Sustainability

Sustainable Finance Disclosure Regulation

Regulation (EU) 2019/2088 of the European Parliament and of the Council of 27 November 2019 on sustainability‚Äźrelated disclosures in the financial services sector (“SFDR“) seeks to (i) establish a harmonised approach in respect of sustainability – related disclosures made by financial market participants to investors within the European Union’s financial services sector and (ii) to achieve more transparency regarding how financial market participants integrate sustainability risks into their investment decisions and the consideration of adverse sustainability impacts into the investment process. Financial market participants include AIFMs, MiFID authorised firms and UCITS management companies, in their capacity as manager of financial products (which includes all forms of AIFs, UCITS and/or segregated client accounts).

For the purposes of SFDR, Cardinal Capital Group Unlimited Company (”Cardinal”) is a financial market participant.

Integration of Sustainability Risks

Cardinal integrates the consideration of sustainability risks into its decision making process for the financial products under management. Unless otherwise specified in the offering document for the relevant financial product under management, Cardinal’s ESG Policy applies to Cardinal and all financial products and entities currently managed by Cardinal.

Cardinal’s ESG Policy sets out Cardinal’s approach to integrating the consideration of ESG issues and sustainability risks throughout the investment cycle, including in the course of its investment due diligence process, the investment committee approval process, and the monitoring of financial products investments and post-investment.

Assessment of the Impact on Likely Returns

An assessment of the impact of sustainability risks on the financial products’ returns has been undertaken by Cardinal. Following the results of the assessment and having considered the composition of the assets of the portfolio and the investment objective and policies of the financial products, the impact of sustainability risks are not likely to have a material impact on the returns of the financial products.

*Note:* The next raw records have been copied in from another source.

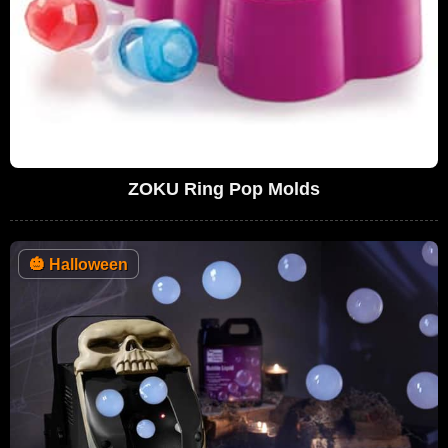
ZOKU Ring Pop Molds
🎃
Halloween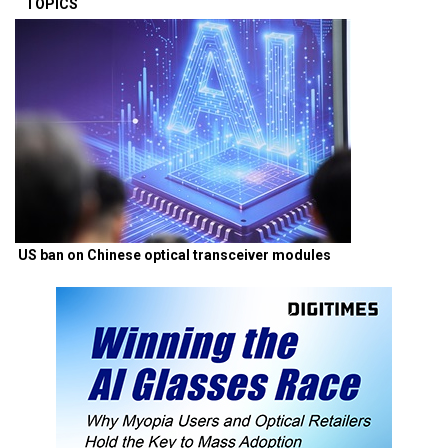
TOPICS
US ban on Chinese optical transceiver modules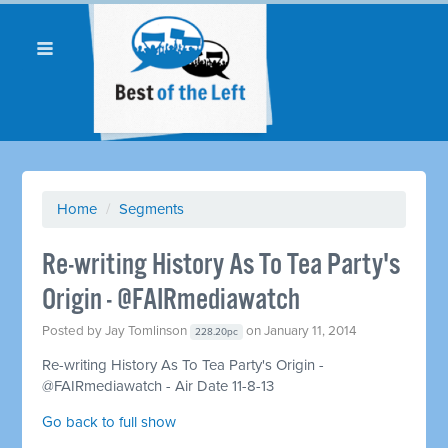
Home
/
Segments
Re-writing History As To Tea Party's
Origin - @FAIRmediawatch
Posted by
Jay Tomlinson
on January 11, 2014
228.20pc
Re-writing History As To Tea Party's Origin -
@FAIRmediawatch - Air Date 11-8-13
Go back to full show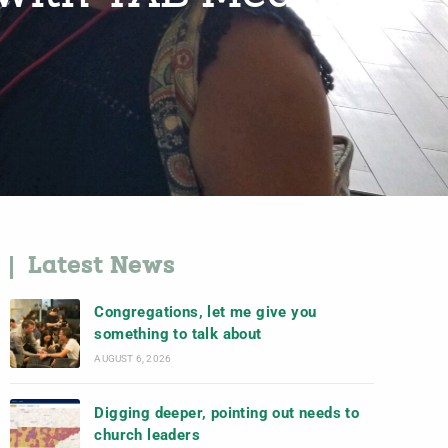
Latest News
Congregations, let me give you
something to talk about
AUGUST 6, 2026
Digging deeper, pointing out needs to
church leaders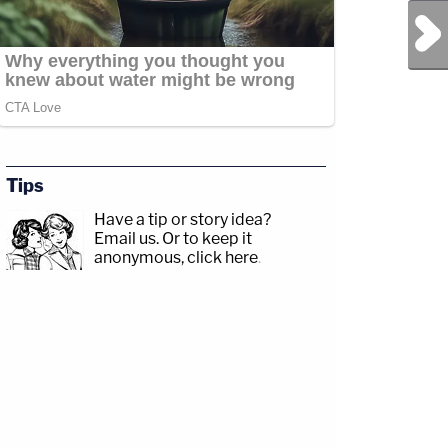
Next Post
Tips
Have a tip or story idea?
Email us.
Or to keep it
anonymous, click here
.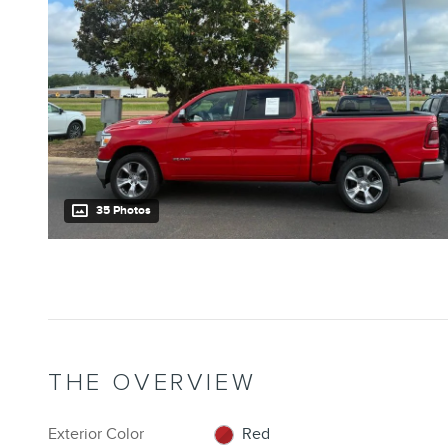
35 Photos
THE OVERVIEW
Exterior Color
Red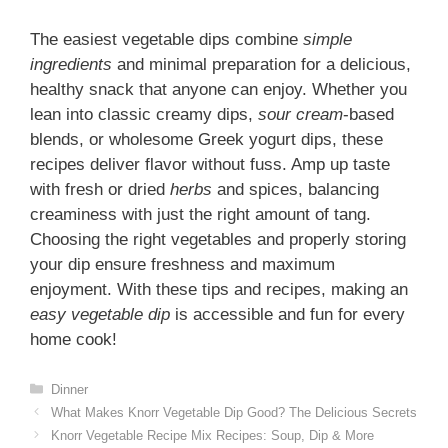
The easiest vegetable dips combine
simple
ingredients
and minimal preparation for a delicious,
healthy snack that anyone can enjoy. Whether you
lean into classic creamy dips,
sour cream
-based
blends, or wholesome Greek yogurt dips, these
recipes deliver flavor without fuss. Amp up taste
with fresh or dried
herbs
and spices, balancing
creaminess with just the right amount of tang.
Choosing the right vegetables and properly storing
your dip ensure freshness and maximum
enjoyment. With these tips and recipes, making an
easy vegetable dip
is accessible and fun for every
home cook!
Categories
Dinner
What Makes Knorr Vegetable Dip Good? The Delicious Secrets
Knorr Vegetable Recipe Mix Recipes: Soup, Dip & More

Remuneration Considerations

Cardinal has adopted remuneration policies consistent with its obligations under the European Union’s Alternative Investment Fund Managers Directive 2011/61/ EU (“AIFMD“). Cardinal’s remuneration policies (i) promote sound and effective risk management and (ii) discourage excessive risk taking, including without limitation, with respect to sustainability risks. A sustainability risk is an environmental, social or governance event or condition that, if it occurs, could cause an actual or potential material negative impact on the value of an investment.

The assessment of Cardinal’s staff performance is based on a multi-year framework in order to take into account the long-term performance of staff, as well as the performance of the financial products under management. Performance objectives are therefore a multi-year process, ensuring that staff and end investors’ interests are aligned.

Variable remuneration is dependent upon the performance of the business unit, the performance of Cardinal and the performance of the individual concerned. This serves to discourage excessive risk taking, as no one individual can influence Cardinal’s performance. The determination of an individual’s entitlement to variable remuneration will take into account the individual staff member’s performance in the relevant performance period taking into consideration both financial and non-financial criteria. As part of the measurement of performance used to calculate variable remuneration this will include the consideration of relevant types of current and future risks, including sustainability risks.

Adverse Sustainability Impacts Statement

Consideration of Principal Adverse Impacts

Given the investment strategy of the financial products and the asset classes of the financial products, Cardinal does not currently consider the adverse impacts of its investment decisions on sustainability factors. Should there be a change in the investment strategy of the financial products or the type of asset classes of the financial products this may be reconsidered by Cardinal.